Ein Eindruck, der sich bei näherer Betrachtung freilich sofort in Luft auslösen dürfte. Denn der im Folder beschriebene Stadtrundgang bietet eine wüste Mischung von historischer Wahrheit und gegenwärtiger politischer Propaganda, die sich gegen die schwarz-blaue Bundesregierung richtet.

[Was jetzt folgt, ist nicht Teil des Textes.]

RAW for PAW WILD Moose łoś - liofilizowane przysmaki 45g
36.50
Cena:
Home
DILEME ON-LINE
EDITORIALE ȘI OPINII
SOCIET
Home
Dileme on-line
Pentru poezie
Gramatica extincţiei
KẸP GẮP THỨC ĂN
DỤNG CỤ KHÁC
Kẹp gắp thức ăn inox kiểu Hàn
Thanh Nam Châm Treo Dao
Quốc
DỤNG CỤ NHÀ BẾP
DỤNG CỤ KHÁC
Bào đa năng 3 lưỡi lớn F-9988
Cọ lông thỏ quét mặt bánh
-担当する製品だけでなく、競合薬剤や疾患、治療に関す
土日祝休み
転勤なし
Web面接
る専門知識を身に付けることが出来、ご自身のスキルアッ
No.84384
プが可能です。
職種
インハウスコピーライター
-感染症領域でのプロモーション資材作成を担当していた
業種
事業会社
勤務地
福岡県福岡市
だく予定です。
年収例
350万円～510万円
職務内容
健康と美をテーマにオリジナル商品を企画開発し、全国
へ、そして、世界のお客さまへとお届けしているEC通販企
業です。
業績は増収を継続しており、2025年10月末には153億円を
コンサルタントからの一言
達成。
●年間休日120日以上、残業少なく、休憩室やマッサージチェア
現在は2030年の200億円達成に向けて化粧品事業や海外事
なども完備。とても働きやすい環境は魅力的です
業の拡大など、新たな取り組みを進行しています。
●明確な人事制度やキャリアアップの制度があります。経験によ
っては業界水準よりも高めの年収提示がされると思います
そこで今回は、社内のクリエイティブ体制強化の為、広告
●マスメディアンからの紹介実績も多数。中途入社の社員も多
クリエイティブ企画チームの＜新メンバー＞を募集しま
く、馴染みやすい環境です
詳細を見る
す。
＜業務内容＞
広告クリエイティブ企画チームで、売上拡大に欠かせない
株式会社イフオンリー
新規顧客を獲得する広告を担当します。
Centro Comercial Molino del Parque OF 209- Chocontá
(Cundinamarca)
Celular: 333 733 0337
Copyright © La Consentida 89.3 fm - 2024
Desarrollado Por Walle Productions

Aber auch andere bekommen ihr Fett ab. Der Leopold Stocker Verlag zum Beispiel, dem die Verfasser vorwerfen, "in seinem Sortiment jede Menge rechtsextremer Bücher" zu führen. Neben der Burg als Sitz von Landeshauptmann Waltraud Klasnic wird in dem Stadtrundgang auch die ÖVP-Zentrale auf dem Karmeliterplatz angesteuert. Der Grund (wieder im Originalzitat): Die ÖVP sei "jene Partei, die es möglich machte, daß erstmals nach 1945 in Europa mit der FPÖ eine rechtsextreme Partei an die Regierung gelangte."

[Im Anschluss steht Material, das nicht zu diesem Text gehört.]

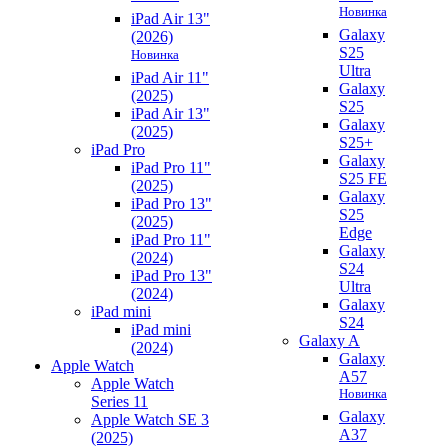
Новинка
iPad Air 13"
Galaxy
(2026)
S25
Новинка
Ultra
iPad Air 11"
Galaxy
(2025)
S25
iPad Air 13"
Galaxy
(2025)
S25+
iPad Pro
Galaxy
iPad Pro 11"
S25 FE
(2025)
Galaxy
iPad Pro 13"
S25
(2025)
Edge
iPad Pro 11"
Galaxy
(2024)
S24
iPad Pro 13"
Ultra
(2024)
Galaxy
iPad mini
S24
iPad mini
Galaxy A
(2024)
Galaxy
Apple Watch
A57
Apple Watch
Новинка
Series 11
Galaxy
Apple Watch SE 3
A37
(2025)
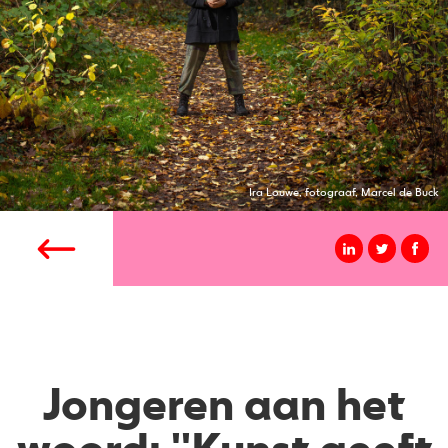
Ira Louwe, fotograaf, Marcel de Buck
Jongeren aan het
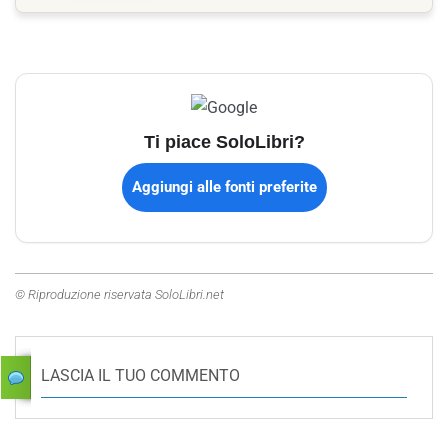
Ti piace SoloLibri?
Aggiungi alle fonti preferite
© Riproduzione riservata SoloLibri.net
LASCIA IL TUO COMMENTO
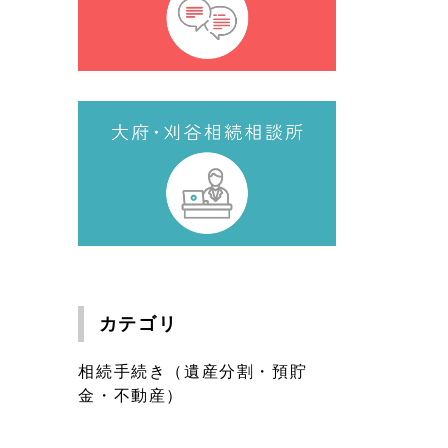
カテゴリ
相続手続き（遺産分割・預貯
金・不動産）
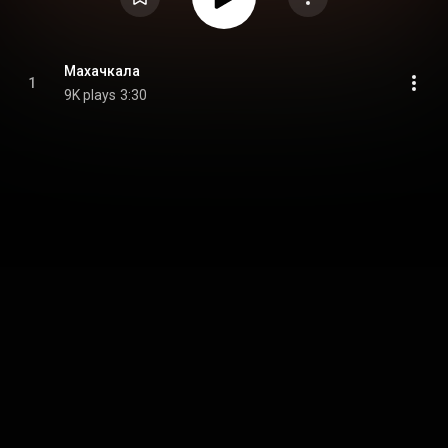
Махачкала
1
9K plays
3:30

Weiter Stationen: Die Universität, weil "sich die Führung der Universität Graz bisher nicht von der ÖVP-FPÖ-Regierung distanziert" hat. Und auch die Polizeidirektion darf nicht fehlen. Natürlich wurden die Befugnisse der Staatspolizei von der Regierung nur "zur Überwachung oppositioneller Gruppen und Personen" ausgedehnt.
Die Schlussfolgerung des Machwerks, die den Touristen mitgegeben wird, verwundert dann nicht weiter: "Verbringen Sie so lange keinen Urlaub mehr in Österreich, wie die ÖVP-FPÖ-Regierung an der Macht ist. Setzen Sie sich in Ihrem Land für einen Urlaubsboykott von Österreich ein, solange RechtsextremistInnen an der Regierung beteiligt sind."

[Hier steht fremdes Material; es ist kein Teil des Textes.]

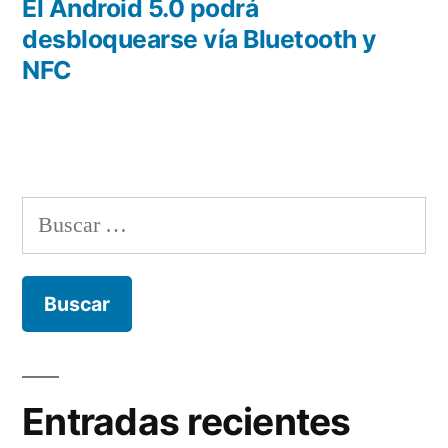
anterior:
El Android 5.0 podrá
desbloquearse vía Bluetooth y
NFC
Buscar:
Entradas recientes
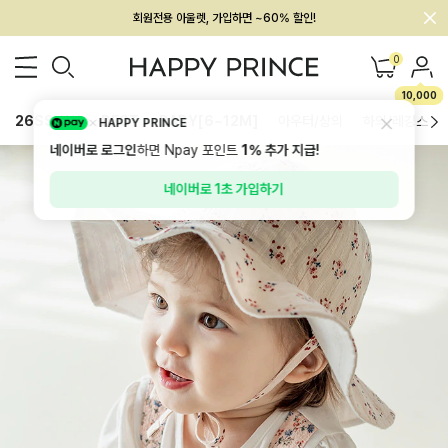
회원전용 아울렛, 가입하면 ~60% 할인!
멤버십 최대 28,000원 혜택
0
10,000
26SS 신상
BEST
BABY[6~12M]
아우터/상의
하의/레깅스
HAPPY PRINCE
네이버로 로그인
하면 Npay 포인트
1%
추가 지급!
네이버로 1초 가입하기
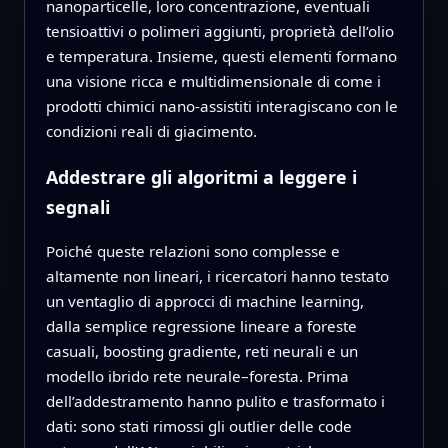
nanoparticelle, loro concentrazione, eventuali
tensioattivi o polimeri aggiunti, proprietà dell’olio
e temperatura. Insieme, questi elementi formano
una visione ricca e multidimensionale di come i
prodotti chimici nano-assistiti interagiscano con le
condizioni reali di giacimento.
Addestrare gli algoritmi a leggere i
segnali
Poiché queste relazioni sono complesse e
altamente non lineari, i ricercatori hanno testato
un ventaglio di approcci di machine learning,
dalla semplice regressione lineare a foreste
casuali, boosting gradiente, reti neurali e un
modello ibrido rete neurale–foresta. Prima
dell’addestramento hanno pulito e trasformato i
dati: sono stati rimossi gli outlier delle code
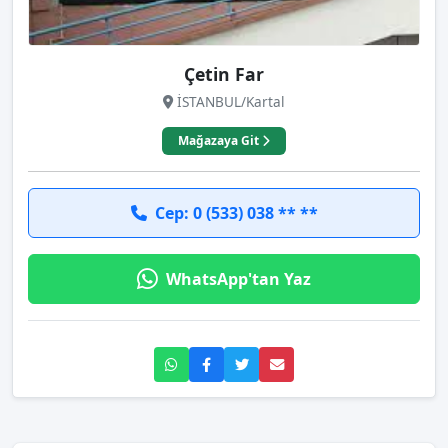
Çetin Far
İSTANBUL/Kartal
Mağazaya Git
Cep: 0 (533) 038 ** **
WhatsApp'tan Yaz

Dass sich die Verfasser des Folders hinter "MayDay2000 Graz", lediglich unter der Angabe einer Postfachadresse, verschanzen, verwundert eigentlich ebenfalls nicht.
Solange Derartiges verbreitet wird, darf man sich eigentlich gar nicht wundern, wenn Polizeibefugnisse ausgeweitet werden. Schaden bringt dieses Machwerk zumindest einem sicher nicht: der schwarz-blauen Bundesregierung!